» Information supplied
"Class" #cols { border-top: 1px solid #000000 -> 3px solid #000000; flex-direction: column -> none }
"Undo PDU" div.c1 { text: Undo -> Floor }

==

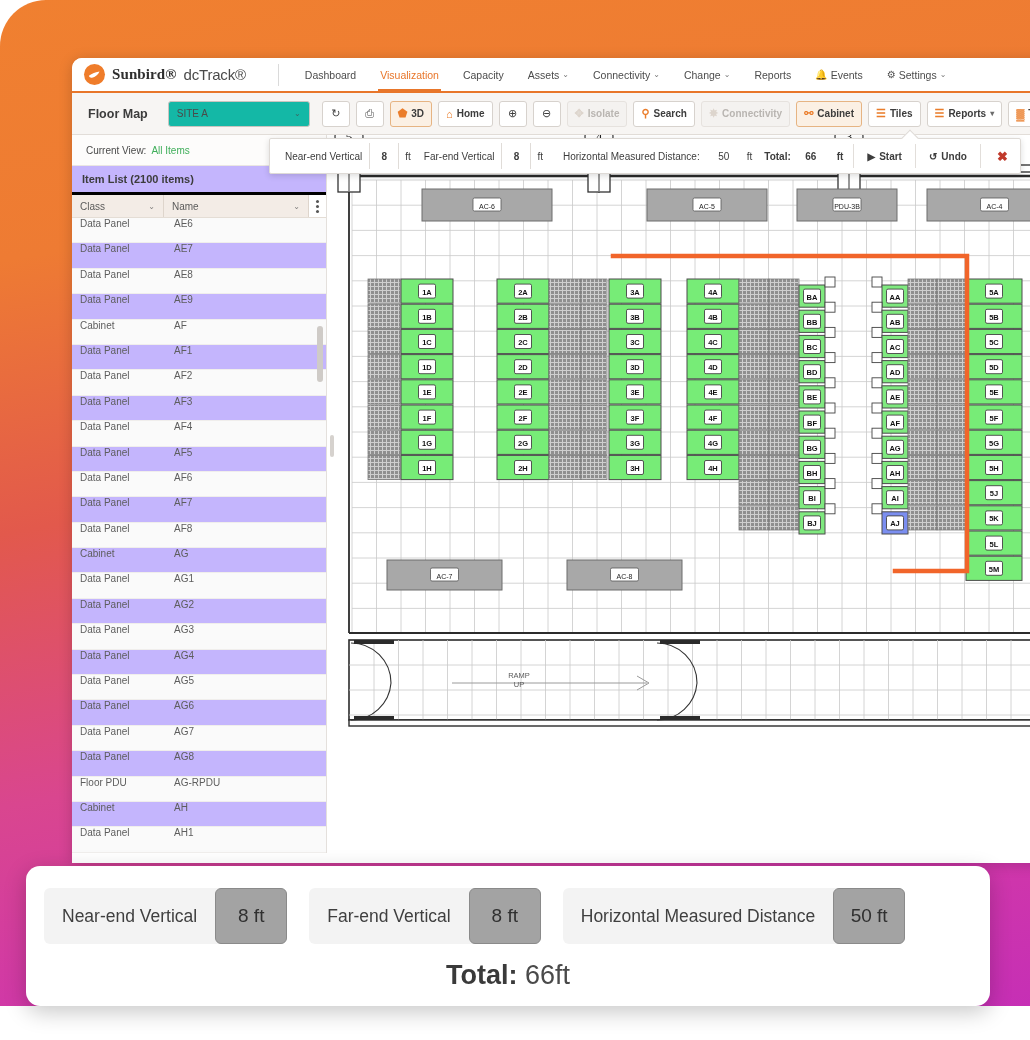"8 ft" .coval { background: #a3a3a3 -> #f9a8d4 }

==

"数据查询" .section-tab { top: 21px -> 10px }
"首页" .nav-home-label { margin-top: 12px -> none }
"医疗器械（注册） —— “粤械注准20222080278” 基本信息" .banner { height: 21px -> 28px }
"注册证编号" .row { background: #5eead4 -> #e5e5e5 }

» The problem
Reproduce each line above that contains "none".

» Answer for the task
"Class" #cols { border-top: 1px solid #000000 -> 3px solid #000000; flex-direction: column -> none }
"首页" .nav-home-label { margin-top: 12px -> none }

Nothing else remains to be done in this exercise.